The attack surface of a machine is roughly proportional to the number of services running on it. Every open port is a listener waiting for input, and every listener is an opportunity for something to go wrong.
A common response to brute-force noise on port 22 is to move SSH to a different port, like 2222 or 22222. This does reduce log volume from automated scanners, which mostly target well-known ports. But it is not a security measure.
Anyone running a thorough scan will find it. Nmap's -p- flag scans all 65535 ports. A determined attacker takes maybe a few minutes longer. What you've accomplished is making it marginally less convenient, not meaningfully harder to compromise.
This is the definition of security through obscurity: relying on an attacker not knowing where something is, rather than making it actually resistant to attack.

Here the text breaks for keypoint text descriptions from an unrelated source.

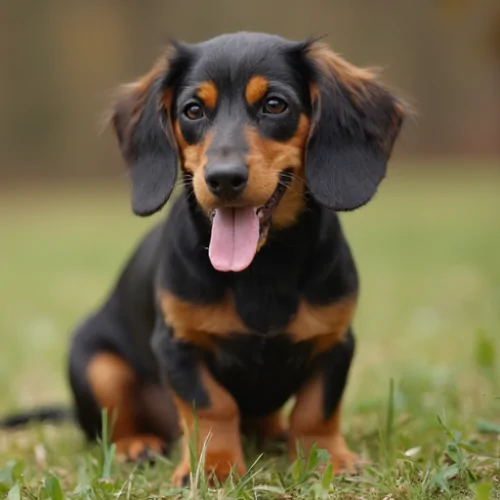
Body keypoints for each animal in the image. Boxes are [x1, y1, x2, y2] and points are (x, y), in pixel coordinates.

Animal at [4, 32, 406, 488]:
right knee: (113, 426)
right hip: (96, 363)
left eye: (275, 105)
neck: (261, 268)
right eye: (193, 110)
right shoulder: (178, 344)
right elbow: (213, 407)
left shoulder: (335, 340)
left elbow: (316, 410)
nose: (224, 179)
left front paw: (327, 459)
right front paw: (214, 468)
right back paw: (135, 444)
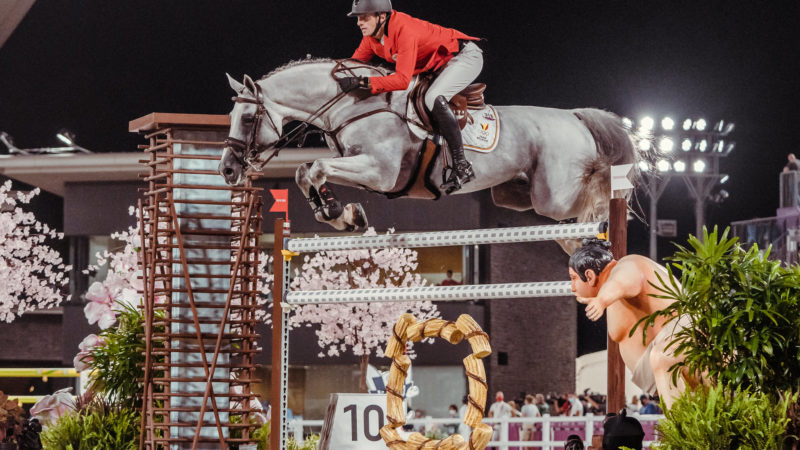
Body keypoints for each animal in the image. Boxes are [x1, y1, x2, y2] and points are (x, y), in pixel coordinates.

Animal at [217, 58, 636, 251]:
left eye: (249, 117)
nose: (228, 170)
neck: (352, 104)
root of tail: (575, 117)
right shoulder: (364, 171)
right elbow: (306, 171)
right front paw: (342, 215)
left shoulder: (380, 171)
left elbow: (315, 166)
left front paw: (338, 213)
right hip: (517, 194)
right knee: (566, 219)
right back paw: (580, 245)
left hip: (553, 194)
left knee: (597, 197)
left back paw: (604, 226)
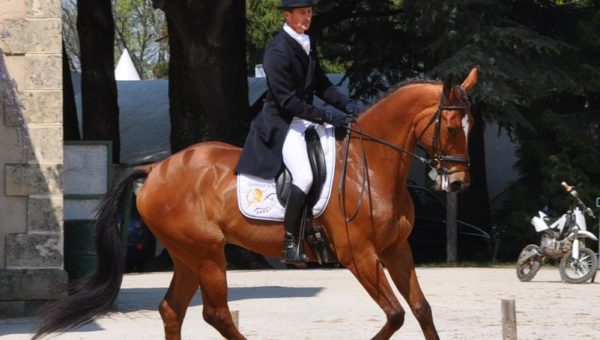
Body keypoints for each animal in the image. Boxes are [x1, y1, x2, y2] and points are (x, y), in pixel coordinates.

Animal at [35, 67, 478, 340]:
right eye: (451, 126)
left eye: (471, 126)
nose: (457, 183)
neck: (369, 165)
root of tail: (157, 167)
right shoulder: (360, 255)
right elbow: (395, 314)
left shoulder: (395, 249)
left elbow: (421, 309)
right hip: (208, 253)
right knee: (215, 314)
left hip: (188, 255)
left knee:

The right approach is to restrict access with firewall rules, require strong authentication (keys instead of passwords for SSH), and disable services you don't need. Moving SSH to port 2222 while leaving it accessible from anywhere with password authentication enabled is not progress.
Knowing which ports correspond to which services, and which of those services have a rough history, is one of the more practical things in this field. When you're reading a scan result or reviewing a firewall ruleset, the ports tell you exactly what you're dealing with.